## What the task asks:
Repeat the text of the listing below word for word, leaving out the pictures.

Top of The input

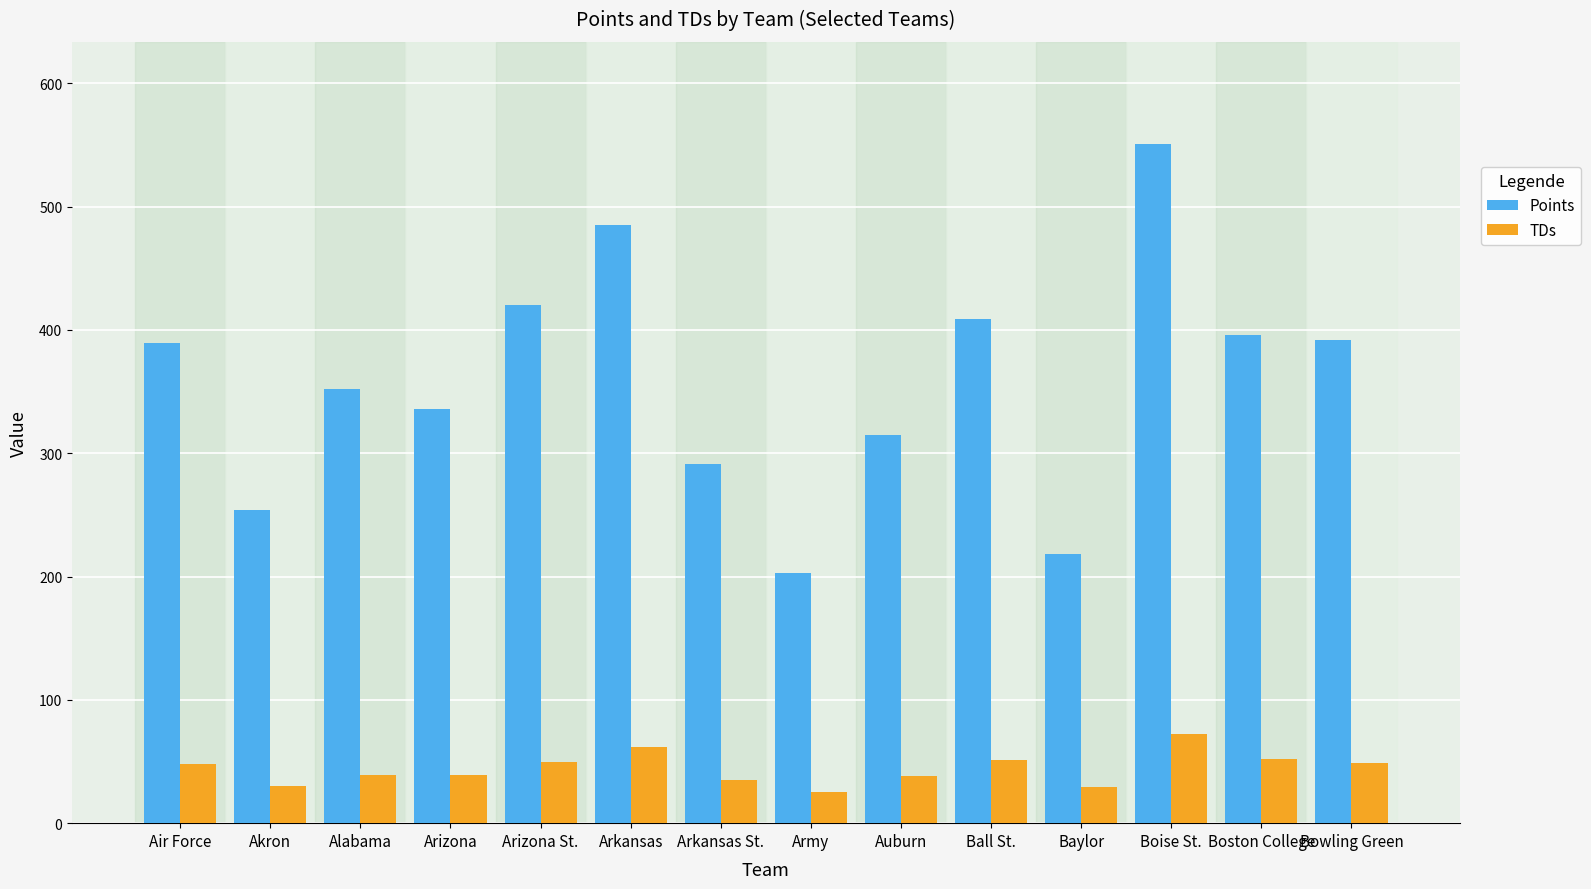

What is the minimum value shown in the chart?

25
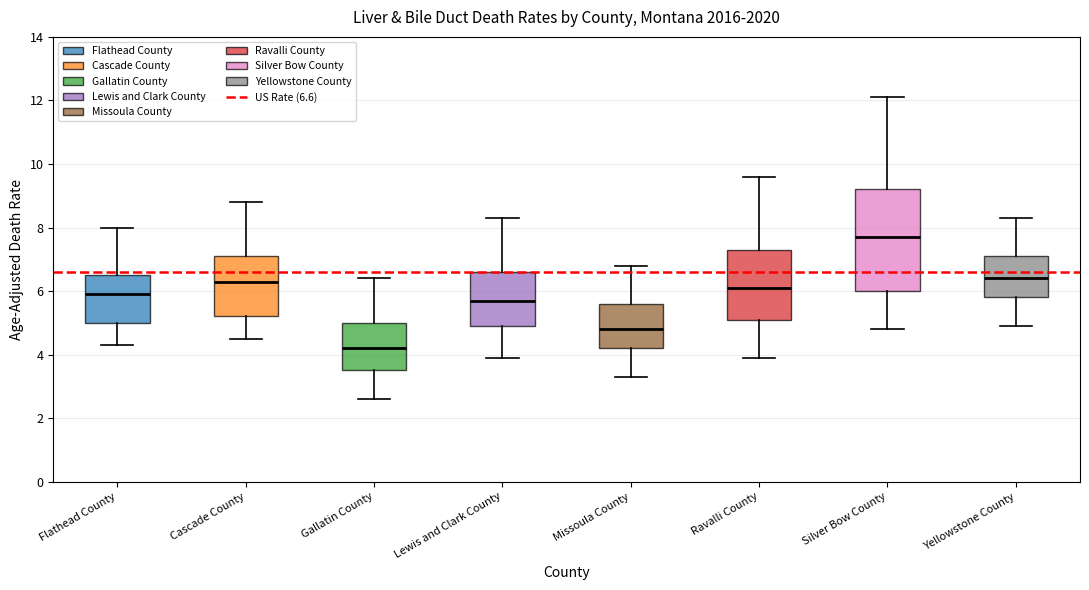

Where is the lower edge of the box for Flathead County on the y-axis? The values are not printed on the chart, so give them approximately, as read against the axis.

5.0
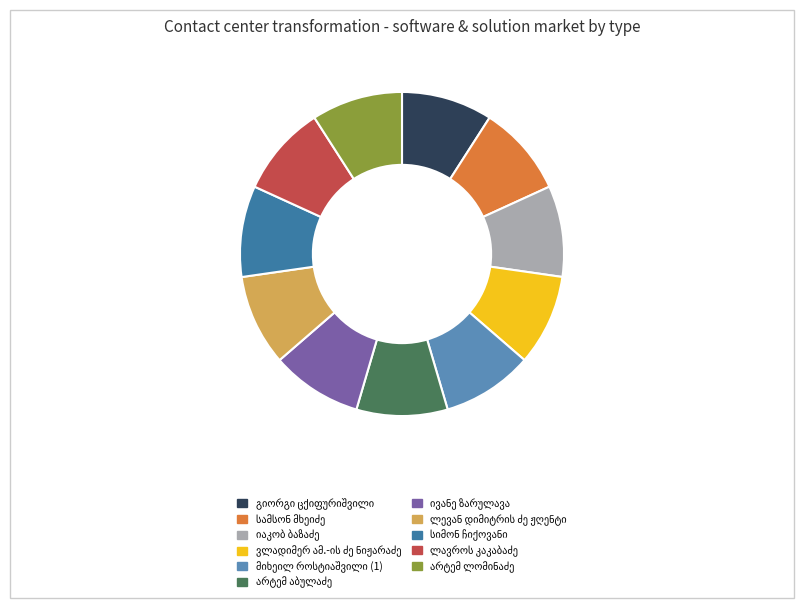

Is there any slice that represents more than half of the pie?

No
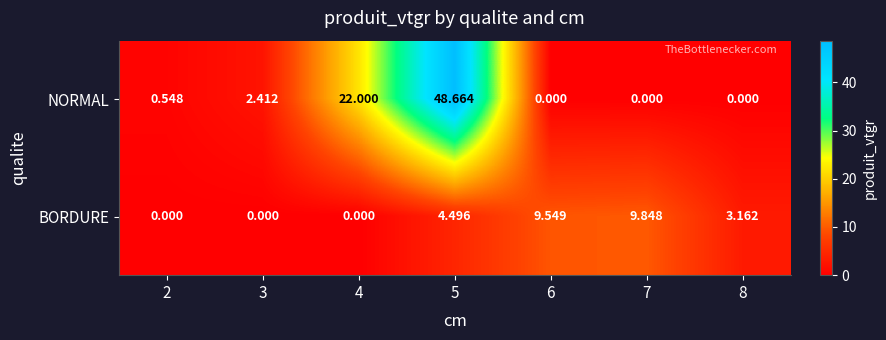

Which series has the largest range (max minus min)?

NORMAL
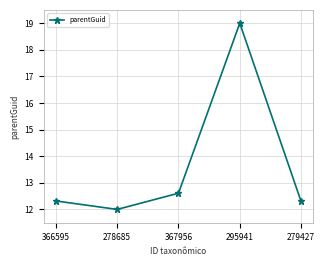

Reading right to left, list all the values displayed in this chart.

279427=12.3	295941=19.0	367956=12.6	278685=12.0	366595=12.3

Bottom of The input

## Written reply:
What is the minimum value shown in the chart?

25

Where is the lower edge of the box for Flathead County on the y-axis? The values are not printed on the chart, so give them approximately, as read against the axis.

5.0

Is there any slice that represents more than half of the pie?

No

Which series has the largest range (max minus min)?

NORMAL

Reading right to left, list all the values displayed in this chart.

279427=12.3	295941=19.0	367956=12.6	278685=12.0	366595=12.3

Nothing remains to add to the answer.